As the EU produces around two thirds of global olive oil production, some of the factors listed above could be significant. Overall, global olive oil production is expected to decrease for a third consecutive year in 2020/21.

Thankfully, there is one exception, Europe’s largest producer;  Spain. The Spanish government is negotiating hard with the EU over proposed Common Agricultural Policy (CAP) budgets.

Spanish ministers would like to support the industry through the extension of storage schemes to reduce supply fluctuations in the marketplace.


These measures are not fully supported by industry, as there is a strong belief that the market should be driven by supply and demand. They believe EU funds could be better spent directly on innovation and the modernisation of the sector.

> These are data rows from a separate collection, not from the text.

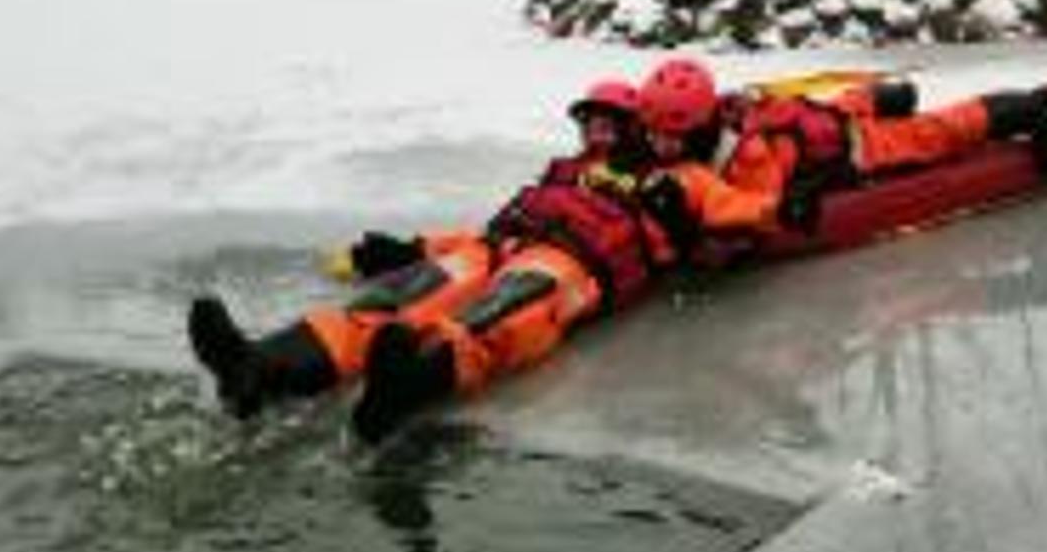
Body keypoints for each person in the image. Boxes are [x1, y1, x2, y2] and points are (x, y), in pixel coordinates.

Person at [188, 78, 783, 442]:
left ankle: (407, 387)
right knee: (391, 300)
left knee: (500, 316)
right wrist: (411, 249)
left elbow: (753, 211)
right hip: (497, 246)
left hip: (569, 267)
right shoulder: (567, 173)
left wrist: (746, 168)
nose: (599, 133)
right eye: (591, 122)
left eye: (613, 123)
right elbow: (477, 234)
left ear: (637, 128)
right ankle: (261, 367)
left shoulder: (686, 179)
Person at [632, 57, 1047, 234]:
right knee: (842, 110)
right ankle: (882, 97)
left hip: (854, 147)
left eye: (666, 135)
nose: (656, 142)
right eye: (652, 132)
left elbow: (756, 208)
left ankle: (1032, 109)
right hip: (825, 116)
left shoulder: (747, 155)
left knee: (940, 132)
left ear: (695, 127)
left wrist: (779, 211)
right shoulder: (720, 113)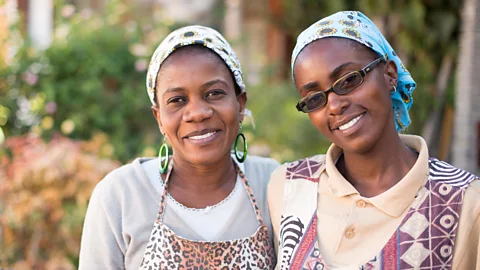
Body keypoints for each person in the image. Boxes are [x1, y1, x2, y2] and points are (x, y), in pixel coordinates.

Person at [268, 11, 480, 269]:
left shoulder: (464, 202)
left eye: (348, 80)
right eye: (314, 99)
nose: (334, 106)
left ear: (390, 75)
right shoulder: (289, 186)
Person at [79, 25, 278, 269]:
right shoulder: (121, 195)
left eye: (214, 93)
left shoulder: (273, 185)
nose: (198, 113)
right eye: (177, 100)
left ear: (239, 104)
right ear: (159, 118)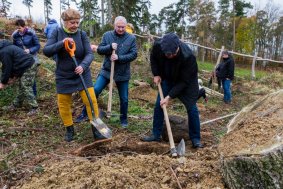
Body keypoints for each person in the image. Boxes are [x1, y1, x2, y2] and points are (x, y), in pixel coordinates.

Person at [43, 8, 99, 142]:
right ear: (65, 22)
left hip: (82, 74)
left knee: (91, 100)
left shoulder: (82, 34)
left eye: (77, 22)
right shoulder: (57, 32)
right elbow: (46, 51)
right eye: (72, 22)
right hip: (63, 74)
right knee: (64, 103)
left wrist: (83, 66)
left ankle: (96, 128)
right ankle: (69, 129)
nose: (75, 25)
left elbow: (89, 54)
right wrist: (61, 43)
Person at [141, 32, 203, 148]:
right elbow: (153, 58)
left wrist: (169, 97)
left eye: (172, 54)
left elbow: (184, 82)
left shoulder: (188, 57)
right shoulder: (158, 46)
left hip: (185, 82)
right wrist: (156, 74)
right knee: (159, 105)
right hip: (168, 77)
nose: (169, 56)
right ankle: (156, 134)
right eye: (166, 54)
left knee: (192, 108)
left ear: (177, 47)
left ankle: (195, 139)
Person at [75, 16, 138, 128]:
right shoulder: (107, 35)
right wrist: (110, 47)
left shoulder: (131, 38)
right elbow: (99, 50)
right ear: (114, 25)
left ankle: (123, 119)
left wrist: (119, 57)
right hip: (107, 70)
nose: (120, 29)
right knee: (95, 91)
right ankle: (85, 113)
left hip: (123, 73)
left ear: (126, 26)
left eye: (123, 27)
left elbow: (134, 54)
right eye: (118, 27)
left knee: (124, 98)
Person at [0, 37, 38, 115]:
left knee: (25, 86)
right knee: (21, 86)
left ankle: (35, 108)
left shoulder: (4, 51)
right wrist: (11, 77)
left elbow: (7, 67)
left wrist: (3, 82)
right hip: (23, 66)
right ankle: (17, 104)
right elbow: (10, 65)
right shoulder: (5, 48)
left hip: (28, 65)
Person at [12, 19, 41, 97]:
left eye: (20, 28)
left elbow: (38, 46)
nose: (18, 30)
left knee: (32, 80)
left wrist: (30, 50)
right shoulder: (15, 36)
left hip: (32, 59)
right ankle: (22, 99)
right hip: (21, 60)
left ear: (24, 26)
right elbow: (14, 47)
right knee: (22, 79)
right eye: (17, 28)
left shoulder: (31, 34)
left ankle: (34, 97)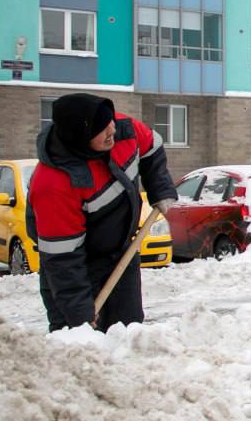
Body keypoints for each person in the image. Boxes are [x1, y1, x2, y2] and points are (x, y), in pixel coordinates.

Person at [27, 94, 178, 332]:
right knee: (78, 343)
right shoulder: (54, 185)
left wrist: (160, 189)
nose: (112, 131)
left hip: (121, 254)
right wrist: (79, 311)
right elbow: (62, 259)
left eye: (110, 123)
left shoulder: (122, 130)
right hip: (75, 266)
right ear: (81, 137)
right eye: (102, 129)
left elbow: (152, 147)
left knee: (128, 333)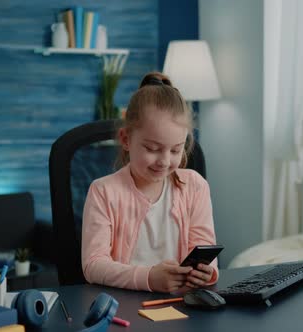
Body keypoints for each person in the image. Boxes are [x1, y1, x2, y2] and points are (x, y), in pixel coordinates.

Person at [81, 71, 219, 293]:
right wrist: (149, 278)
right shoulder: (103, 191)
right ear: (126, 139)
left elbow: (204, 247)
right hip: (125, 307)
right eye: (152, 149)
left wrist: (207, 271)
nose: (164, 161)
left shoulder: (195, 186)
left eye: (176, 149)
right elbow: (93, 265)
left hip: (180, 307)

On the other side of the Mediterranean, two of the region’s largest producers – Tunisia and Turkey are poised to enter their off years, which in turn should lead to a 35% decrease in exports from North Africa.

Ending Thoughts

A resurgence in home cooking, as well as the gradual reopening of the foodservice sector, means that consumption of olive oil is expected to grow in line with historical trends and increase by 2% to 4% annually. Reduced production, a depletion of stocks in storage and some potential risks to supply, all point towards a firmer market recovery than the one which is forecast.

Thinking ahead, it would be prudent to contract forward – current prices are looking good.